Management sees a future that should result in increased demand for its Gaylord resorts. More companies have adopted remote and hybrid work, and tools like Zoom and Microsoft Teams are changing the work environment in permanent ways. As a result, demand for offsite, in-person work and industry events is likely to grow. Maintaining company culture and creating opportunities for in-person interaction are priorities, and Ryman is poised to profit from this rising tide. 

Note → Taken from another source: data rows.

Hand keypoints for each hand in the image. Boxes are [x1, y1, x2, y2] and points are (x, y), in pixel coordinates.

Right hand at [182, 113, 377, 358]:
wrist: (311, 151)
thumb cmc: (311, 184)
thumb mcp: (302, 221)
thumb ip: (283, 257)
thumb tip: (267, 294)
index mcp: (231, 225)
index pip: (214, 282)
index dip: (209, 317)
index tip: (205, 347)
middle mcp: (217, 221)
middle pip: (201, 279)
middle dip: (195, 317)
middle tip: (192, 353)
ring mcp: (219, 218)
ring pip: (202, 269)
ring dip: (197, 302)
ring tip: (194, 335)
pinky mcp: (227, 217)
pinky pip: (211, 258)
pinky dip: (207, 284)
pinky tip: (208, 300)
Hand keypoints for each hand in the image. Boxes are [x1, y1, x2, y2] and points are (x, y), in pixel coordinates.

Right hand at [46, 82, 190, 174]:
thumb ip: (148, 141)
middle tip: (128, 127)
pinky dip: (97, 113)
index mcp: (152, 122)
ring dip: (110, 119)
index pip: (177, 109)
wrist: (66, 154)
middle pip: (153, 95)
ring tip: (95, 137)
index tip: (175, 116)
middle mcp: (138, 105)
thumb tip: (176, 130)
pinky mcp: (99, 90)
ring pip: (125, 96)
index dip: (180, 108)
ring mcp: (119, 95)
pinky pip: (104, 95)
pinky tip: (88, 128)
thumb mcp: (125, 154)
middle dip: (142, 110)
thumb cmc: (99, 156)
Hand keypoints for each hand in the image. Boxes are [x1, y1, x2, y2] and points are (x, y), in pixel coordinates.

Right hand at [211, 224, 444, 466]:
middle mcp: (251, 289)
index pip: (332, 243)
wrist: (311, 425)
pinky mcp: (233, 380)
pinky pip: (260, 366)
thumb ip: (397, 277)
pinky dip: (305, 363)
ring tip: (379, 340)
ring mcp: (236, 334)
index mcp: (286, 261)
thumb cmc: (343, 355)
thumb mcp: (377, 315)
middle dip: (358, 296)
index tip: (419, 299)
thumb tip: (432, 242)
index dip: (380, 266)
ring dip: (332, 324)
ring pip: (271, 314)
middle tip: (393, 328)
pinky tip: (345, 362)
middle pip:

Reason to buy: The opportunity is bigger than just the Gaylord brand and management is getting it done

While Ryman has taken steps to improve its core brand and offerings, Ryman management sees these tailwinds as too big to just rely on its existing properties to profit from. Recently the company announced that it had acquired the JW Marriott San Antonio Hill Country Resort & Spa from a Blackstone subsidiary. This massive property, on 640 acres, features two 18-hole golf courses, over 1,000 rooms, nearly 300,000 square feet of event space, eight restaurants, and a water park. 

In other words, management has very quickly pivoted from defense back to full-on offense. Its business results across its hospitality and entertainment segments are strong, improving, and set to grow for years to come. 

Keep looking ahead

It's easy to look backwards at a stock's returns (or losses) and make a decision. But as investors, we're building wealth for the future, and it can be a big mistake to sell a winner to "lock in gains." And I believe that's the case with Ryman right now. This is a leading brand with some of the most in-demand, valuable resort properties of its kind in the U.S., and management is intent on growing the brand and portfolio. With incredibly favorable long-term tailwinds for the industry, record profits and FFO coming in, and a plan to keep growing market share and profits, Ryman is worth holding. 

With shares trading for a reasonable price, and a forward dividend yield of 4% based on the 2023 dividend commitment and a plan to grow earnings for years to come, there's a very strong case to buy Ryman right now, too.